Dopo due anni in controtendenza, il rapporto Antigone ha segnalato che la popolazione detenuta è passata dalle 54.912 presenze del 31 ottobre del 2016 alle 57.994 presenze del 31 ottobre 2017, con una crescita di 3.082 detenuti in un anno. Nel semestre compreso tra l'aprile l'ottobre del 2016, la crescita era stata invece di 1.187 detenuti. Se il trend attuale dovesse consolidarsi, alla fine del 2020 si sfonderebbe dunque la soglia record di 67mila detenuti: numeri senza precedenti. A oggi siamo a un tasso di sovraffollamento del 120%, che ci è costato la censura dell'Onu, ma a Como (192%) Latina (196,1%) e Larino (195,3%) si toccano picchi ben più ampi che collocano Puglia (145%) e Lombardia (135%) ai primi posti tra le realtà carcerarie più sovrappopolate. Non va molto meglio in Campania, dove sono detenuti 7278 adulti a fronte di 6136 posti, il che significa che più di migliaio di persone «sono una vicino all'altra e dormono su materassi adagiati a terra», spiega il nuovo garante dei detenuti, Samuele Ciambriello. Troppi carcerati, pochi poliziotti penitenziari: ce ne sono 4100 ma ne mancano 400. «Molti dei problemi che abbiamo in Campania mette a verbale Ciambriello - sono legati proprio a sovraffollamento e mancanza di personale». Problemi come quelli riesplosi di recente a Poggioreale, dove mancano all'appello 200 agenti: ai primi di ottobre un suicidio, nei giorni scorsi un'aspra contesa sorta da motivi di sovraffollamento che ha spinto un detenuto a denunciare alcuni agenti che lo avrebbero picchiato. In un carcere che ospita oggi 2100 persone ma non potrebbe accoglierne più di 1500, l'uomo sarebbe insorto di fronte all'aggiunta di un altro piano sui letti a castello che già ospitavano cinque persone in una cella già strapiena e fatiscente. Agghiacciante anche il bilancio in campo sanitario, dove i detenuti sono stati trattati fino a oggi come cittadini di un altro mondo: i Lea, ossia i Livelli essenziali di assistenza a garanzia della salute sono approdati in carcere solo quest'anno. Il risultato di tanta trascuratezza è nei numeri diffusi dal Simspe, la Società italiana di medicina e sanità penitenziaria: due carcerati su tre, sebbene mediamente giovani, sono malati. E la metà di loro non sa di avere una patologia.
Anche in questo caso, dalla Campania non arrivano buone notizie. I detenuti dice il garante regionale Ciambriello - aspettano dai sei ai dieci mesi per ottenere una visita cardiologica e fino a due anni per un intervento chirurgico, e gran parte di questi ritardi dipendono dalla difficoltà di garantire il personale necessario per l'accompagnamento in ospedale e dalla disponibilità degli specialisti ospedalieri».
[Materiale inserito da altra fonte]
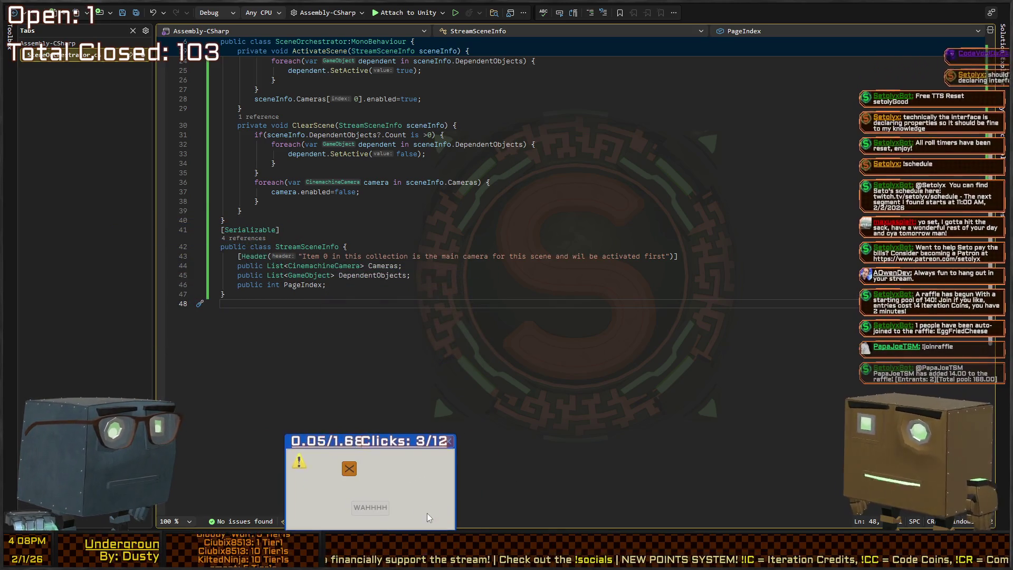
{"action": "left_click", "coordinate": [349, 469]}
{"action": "left_click", "coordinate": [368, 474]}
{"action": "left_click", "coordinate": [332, 500]}
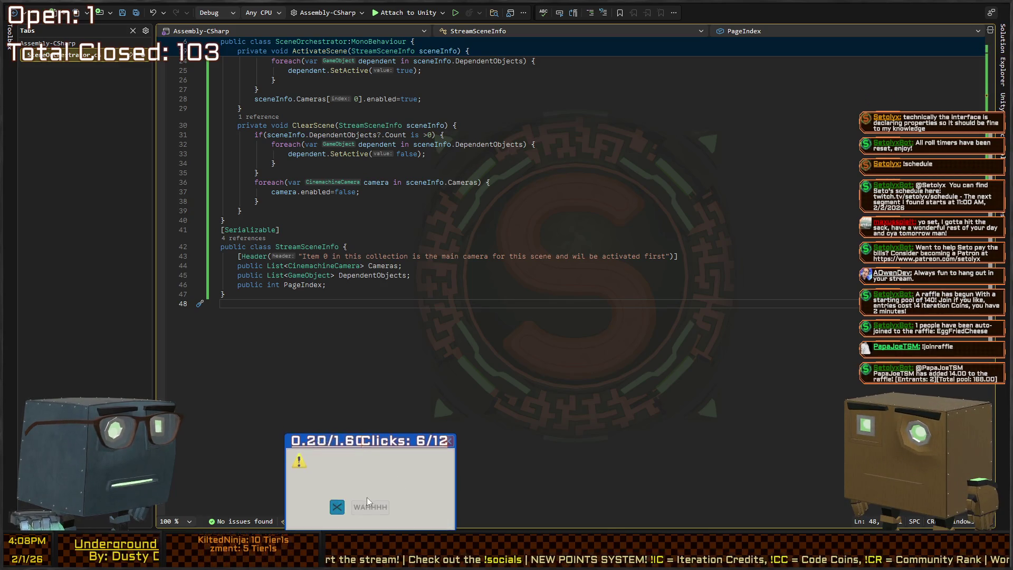
{"action": "left_click", "coordinate": [365, 498]}
{"action": "left_click", "coordinate": [401, 500]}
{"action": "left_click", "coordinate": [425, 508]}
Tra celle minuscole, scarsa igiene, e poca assistenza, nelle carceri sono rinchiusi 5mila detenuti positivi all'hiv, 6500 portatori di epatite B e tra i 25 mila e i 35 mila sono positivi all'epatite C. E la situazione degli ammalati psichiatrici, spesso esplode in tutta la sua gravità in casi come quello di Valerio Guerrieri, 22enne con problemi psichiatrici che si è suicidato nello scorso febbraio a Regina Coeli. Aspettava da tempo di essere ricoverato in una rems - le nuove strutture che hanno sostituito gli ospedali psichiatrici giudiziari che a oggi hanno accumulato liste d'attesa da 300 persone - ma nessuno è riuscito a trovargli un posto. Ma la patologia più grave e diffusa di tutte è quella che affligge 20.493 detenuti in attesa in giudizio. Un terzo del popolo carcerario. Uomini e donne nel limbo, innocenti fino a prova contraria, che pagano con il carcere i ritardi di un sistema penale inadeguato che impiega fino a vent'anni per una sentenza definitiva. Ma forse, questo, è un male incurabile.